Output nothing but the lines from the first line of the entries to the line with "medium amount of", inclusive, exactly as they read.
[Start of section]
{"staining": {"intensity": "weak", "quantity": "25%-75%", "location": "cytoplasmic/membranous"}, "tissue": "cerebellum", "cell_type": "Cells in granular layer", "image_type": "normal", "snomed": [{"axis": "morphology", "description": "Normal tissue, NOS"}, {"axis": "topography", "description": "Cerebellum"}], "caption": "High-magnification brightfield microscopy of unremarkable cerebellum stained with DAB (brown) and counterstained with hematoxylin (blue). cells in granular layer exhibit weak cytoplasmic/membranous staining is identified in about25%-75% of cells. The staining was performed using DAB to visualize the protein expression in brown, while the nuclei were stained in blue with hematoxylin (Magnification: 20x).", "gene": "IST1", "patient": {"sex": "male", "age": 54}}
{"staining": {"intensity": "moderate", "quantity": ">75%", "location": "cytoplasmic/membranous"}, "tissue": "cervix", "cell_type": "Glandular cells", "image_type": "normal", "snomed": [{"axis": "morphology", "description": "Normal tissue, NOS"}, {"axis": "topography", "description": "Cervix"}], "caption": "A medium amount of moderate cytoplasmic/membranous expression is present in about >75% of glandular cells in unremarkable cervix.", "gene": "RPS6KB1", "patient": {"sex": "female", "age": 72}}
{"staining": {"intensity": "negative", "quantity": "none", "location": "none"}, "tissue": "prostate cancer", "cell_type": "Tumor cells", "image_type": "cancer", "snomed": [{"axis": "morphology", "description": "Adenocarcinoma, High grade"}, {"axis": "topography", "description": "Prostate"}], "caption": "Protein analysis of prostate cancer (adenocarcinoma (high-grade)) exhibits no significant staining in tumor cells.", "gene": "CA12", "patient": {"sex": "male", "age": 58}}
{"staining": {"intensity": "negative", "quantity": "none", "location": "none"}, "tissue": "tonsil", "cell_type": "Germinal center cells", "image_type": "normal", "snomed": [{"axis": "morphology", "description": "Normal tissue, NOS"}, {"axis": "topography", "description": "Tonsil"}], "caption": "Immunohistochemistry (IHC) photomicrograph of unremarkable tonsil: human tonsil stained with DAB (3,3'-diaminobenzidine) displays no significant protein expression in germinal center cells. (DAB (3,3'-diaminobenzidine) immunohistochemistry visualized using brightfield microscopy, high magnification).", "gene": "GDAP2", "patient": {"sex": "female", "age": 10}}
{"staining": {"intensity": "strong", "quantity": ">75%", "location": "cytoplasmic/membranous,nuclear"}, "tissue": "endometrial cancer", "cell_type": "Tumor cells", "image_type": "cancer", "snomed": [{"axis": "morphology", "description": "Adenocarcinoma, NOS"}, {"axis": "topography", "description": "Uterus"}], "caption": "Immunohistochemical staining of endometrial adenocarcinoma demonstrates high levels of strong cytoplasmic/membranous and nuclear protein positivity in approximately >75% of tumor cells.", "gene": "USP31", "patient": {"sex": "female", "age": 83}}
[End of section]
OUTPUT BELOW >>
{"staining": {"intensity": "weak", "quantity": "25%-75%", "location": "cytoplasmic/membranous"}, "tissue": "cerebellum", "cell_type": "Cells in granular layer", "image_type": "normal", "snomed": [{"axis": "morphology", "description": "Normal tissue, NOS"}, {"axis": "topography", "description": "Cerebellum"}], "caption": "High-magnification brightfield microscopy of unremarkable cerebellum stained with DAB (brown) and counterstained with hematoxylin (blue). cells in granular layer exhibit weak cytoplasmic/membranous staining is identified in about25%-75% of cells. The staining was performed using DAB to visualize the protein expression in brown, while the nuclei were stained in blue with hematoxylin (Magnification: 20x).", "gene": "IST1", "patient": {"sex": "male", "age": 54}}
{"staining": {"intensity": "moderate", "quantity": ">75%", "location": "cytoplasmic/membranous"}, "tissue": "cervix", "cell_type": "Glandular cells", "image_type": "normal", "snomed": [{"axis": "morphology", "description": "Normal tissue, NOS"}, {"axis": "topography", "description": "Cervix"}], "caption": "A medium amount of moderate cytoplasmic/membranous expression is present in about >75% of glandular cells in unremarkable cervix.", "gene": "RPS6KB1", "patient": {"sex": "female", "age": 72}}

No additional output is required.